Supplied passage ▸

Jan 15, 2016 4th Quarter 2015 Commentary

Market Summary

2015 was a difficult year for investors as many of the major asset classes finished down or flat for the year. The trends over the last few years continued in the fourth quarter, including U.S. stocks outperforming most other world markets, declining prices from oil and other commodities, a strengthening U.S. dollar and low returns from fixed income.

U.S. stocks, as measured by the S&P 500 Index, were one of the best performing asset classes and after a strong rally in the fourth quarter, finished the year slightly positive. With economic growth sluggish and the Fed raising rates for the first time since 2006, investors piled into the few companies that were growing. That translated to Growth, especially large-cap Growth, outperforming[1]. The energy and material sectors underperformed due to commodity prices falling nearly 25%[2]. This marked the fifth year in a row that commodities finished down. Outside of the U.S., the strength of the U.S. dollar hurt returns as emerging markets struggled and non-U.S. developed markets finished nearly unchanged. Unfortunately, there weren’t many places to hide in 2015, as bonds, measured by the Barclays U.S. Aggregate Bond Index, finished pretty much flat.

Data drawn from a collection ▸
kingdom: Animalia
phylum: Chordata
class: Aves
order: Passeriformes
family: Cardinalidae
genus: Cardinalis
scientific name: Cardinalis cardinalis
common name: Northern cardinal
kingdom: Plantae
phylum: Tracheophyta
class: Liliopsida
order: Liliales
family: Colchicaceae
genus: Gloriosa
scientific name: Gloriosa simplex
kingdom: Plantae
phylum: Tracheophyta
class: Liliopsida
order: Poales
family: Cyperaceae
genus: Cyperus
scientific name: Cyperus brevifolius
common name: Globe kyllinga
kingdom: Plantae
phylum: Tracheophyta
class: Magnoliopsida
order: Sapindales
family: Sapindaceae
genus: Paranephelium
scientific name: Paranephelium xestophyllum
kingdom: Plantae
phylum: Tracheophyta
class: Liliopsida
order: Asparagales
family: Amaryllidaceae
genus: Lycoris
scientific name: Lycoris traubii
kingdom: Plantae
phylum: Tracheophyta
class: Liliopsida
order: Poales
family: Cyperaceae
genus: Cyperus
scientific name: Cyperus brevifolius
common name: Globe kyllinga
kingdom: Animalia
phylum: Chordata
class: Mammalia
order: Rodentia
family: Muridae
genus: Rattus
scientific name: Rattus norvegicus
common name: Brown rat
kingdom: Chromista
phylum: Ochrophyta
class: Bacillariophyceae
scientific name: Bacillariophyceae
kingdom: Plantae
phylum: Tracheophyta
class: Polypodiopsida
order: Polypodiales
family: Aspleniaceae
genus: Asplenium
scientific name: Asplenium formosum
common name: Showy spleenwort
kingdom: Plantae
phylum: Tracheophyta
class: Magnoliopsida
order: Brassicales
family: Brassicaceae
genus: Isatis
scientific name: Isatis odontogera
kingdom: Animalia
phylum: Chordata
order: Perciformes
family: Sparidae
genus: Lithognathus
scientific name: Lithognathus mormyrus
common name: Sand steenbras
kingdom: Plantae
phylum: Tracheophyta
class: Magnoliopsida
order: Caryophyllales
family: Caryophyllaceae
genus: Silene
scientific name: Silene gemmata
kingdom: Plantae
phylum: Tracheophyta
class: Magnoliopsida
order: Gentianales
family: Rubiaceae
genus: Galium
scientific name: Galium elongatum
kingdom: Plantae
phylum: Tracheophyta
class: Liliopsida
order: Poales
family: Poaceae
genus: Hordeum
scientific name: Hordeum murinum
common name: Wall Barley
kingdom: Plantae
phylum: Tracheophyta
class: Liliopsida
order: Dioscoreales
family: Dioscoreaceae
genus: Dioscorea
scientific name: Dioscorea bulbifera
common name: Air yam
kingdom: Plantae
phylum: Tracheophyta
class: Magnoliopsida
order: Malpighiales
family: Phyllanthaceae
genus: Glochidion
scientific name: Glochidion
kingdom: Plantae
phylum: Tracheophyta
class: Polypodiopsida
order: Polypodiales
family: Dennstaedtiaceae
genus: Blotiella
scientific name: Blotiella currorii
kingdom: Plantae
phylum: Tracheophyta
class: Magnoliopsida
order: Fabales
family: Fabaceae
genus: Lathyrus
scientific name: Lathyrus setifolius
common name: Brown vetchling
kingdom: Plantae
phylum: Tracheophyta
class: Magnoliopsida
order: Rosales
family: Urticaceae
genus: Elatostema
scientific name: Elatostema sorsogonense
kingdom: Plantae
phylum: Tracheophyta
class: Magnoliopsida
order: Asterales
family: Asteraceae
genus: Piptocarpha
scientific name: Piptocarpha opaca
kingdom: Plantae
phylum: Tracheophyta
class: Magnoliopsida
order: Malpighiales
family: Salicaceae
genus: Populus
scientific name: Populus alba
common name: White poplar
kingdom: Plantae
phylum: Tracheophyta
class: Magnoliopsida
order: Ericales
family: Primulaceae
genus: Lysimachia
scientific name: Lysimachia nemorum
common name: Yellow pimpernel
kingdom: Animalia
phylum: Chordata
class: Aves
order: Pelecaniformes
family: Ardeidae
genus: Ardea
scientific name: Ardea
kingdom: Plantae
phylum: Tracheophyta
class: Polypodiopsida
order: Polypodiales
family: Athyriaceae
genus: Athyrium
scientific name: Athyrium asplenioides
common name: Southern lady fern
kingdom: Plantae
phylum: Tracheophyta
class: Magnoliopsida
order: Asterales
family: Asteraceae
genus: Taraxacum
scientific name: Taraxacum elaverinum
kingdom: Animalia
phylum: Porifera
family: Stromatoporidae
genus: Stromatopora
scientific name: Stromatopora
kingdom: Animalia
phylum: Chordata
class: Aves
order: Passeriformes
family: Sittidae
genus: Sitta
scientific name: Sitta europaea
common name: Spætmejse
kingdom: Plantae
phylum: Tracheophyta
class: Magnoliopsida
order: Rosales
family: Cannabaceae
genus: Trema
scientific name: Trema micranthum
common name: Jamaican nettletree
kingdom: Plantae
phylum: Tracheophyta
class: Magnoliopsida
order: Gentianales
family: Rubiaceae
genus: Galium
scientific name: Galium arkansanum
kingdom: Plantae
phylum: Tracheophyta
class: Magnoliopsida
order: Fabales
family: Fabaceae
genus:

Tasks to carry out ▸
A – Copy the market commentary from "Jan 15, 2016" to "from fixed income.".
B – Answer these questions from the market commentary:
(i) Before the rate increase mentioned, when had the Fed last raised rates?
(ii) By roughly how much did commodity prices fall?
(iii) Which index is used to measure bonds?
This material is separate from the market commentary.

Worked solutions ▸
A –
Jan 15, 2016 4th Quarter 2015 Commentary

Market Summary

2015 was a difficult year for investors as many of the major asset classes finished down or flat for the year. The trends over the last few years continued in the fourth quarter, including U.S. stocks outperforming most other world markets, declining prices from oil and other commodities, a strengthening U.S. dollar and low returns from fixed income.

B –
(i) 2006
(ii) Nearly 25%
(iii) The Barclays U.S. Aggregate Bond Index